The JobDJ.run() method accepts two optional arguments that allow a caller to register callbacks in connection with the workflow.
The first, status_change_callback
will be called whenever any Job’s status
changes. This callback will be called with the schrodinger.job.queue.BaseJob
whose status has changed.
For periodic actions while the workflow is in progress, the periodic_callback
can be used. This callback will be called with no arguments. The
periodic_callback
is run every callback_interval
seconds (approximately);
the default value is every 300 seconds.
Note that status_change_callback
and periodic_callback
will be called by
JobDJ in a blocking fashion - this means job updates will stop being
processed and won’t continue processing until your callable returns!

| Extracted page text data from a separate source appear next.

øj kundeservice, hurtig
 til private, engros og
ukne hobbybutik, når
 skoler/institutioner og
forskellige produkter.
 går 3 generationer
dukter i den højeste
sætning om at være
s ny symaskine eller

Intermediate actions can also be added by calling the addFinalizer method on the job object and passing in a callable. The callable will be invoked when the job completes successfully. For example, if a job outputs a file named “foo.txt” but a job in the next stage expects this file as an input file named “bar.txt”, you can add a finalizer to the initial job that will rename “foo.txt” to “bar.txt”:
import shutil
from schrodinger.job import queue
job = queue.JobControlJob(["myscript.py"])

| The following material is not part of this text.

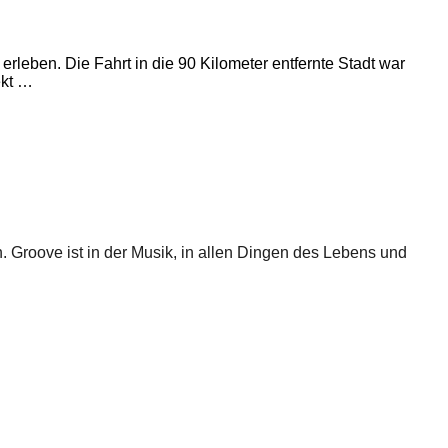
leben. Die Fahrt in die 90 Kilometer entfernte Stadt war
ekt …
n. Groove ist in der Musik, in allen Dingen des Lebens und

def renameFile(job: queue.BaseJob):
shutil.move("foo.txt", "bar.txt")
job.addFinalizer(renameFile)
Like the JobDJ.run() callbacks, finalizers are blocking calls and should ideally be short operations. For longer operations, it may instead be preferable to launch a JobControlJob that invokes addPrereq with the job to be finalized.
Failure Tolerance¶
Jobs can fail for a variety of reasons such as incorrect scientific assumptions or network issues. Failures can be acceptable in some workflows but detrimental in others. JobDJ allows for flexibility in failure handling and job retrying through some simple configuration parameters.

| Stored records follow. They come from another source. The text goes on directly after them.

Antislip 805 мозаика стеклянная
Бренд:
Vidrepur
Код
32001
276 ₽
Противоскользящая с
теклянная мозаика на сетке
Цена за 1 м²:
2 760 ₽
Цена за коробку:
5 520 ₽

When constructing a JobDJ class, you can use the max_retries
,
default_max_retries
, and max_failures
parameters to control failure and
retry behavior. The default behavior is that no subjobs will be retried, and no
failures tolerated.
The
max_retries
parameter is the number of allowed retries per subjob. If you wish to disable retries, set this value to zero.The
default_max_retries
parameter is the same as themax_retries
parameter, except that it allows theSCHRODINGER_MAX_RETRIES
environment variable to override this value.The
max_failures
parameter is the total number of allowed independent subjob failures before JobDJ exits. Subjob failures that were retried successfully do not add to this count. To allow an unlimited number of subjob failures, use the module levelNOLIMIT
constant (schrodinger.job.queue.NOLIMIT
).
For example, if you wish to create a JobDJ that always allows 3 retries per subjob and allows any number of total failures, use the invocation:
from schrodinger.job import queue
jobdj = queue.JobDJ(max_retries=3, max_failures=queue.NOLIMIT)
The max_retries
parameter is also available when creating an instance of a
JobControlJob, and will override the value set in JobDJ.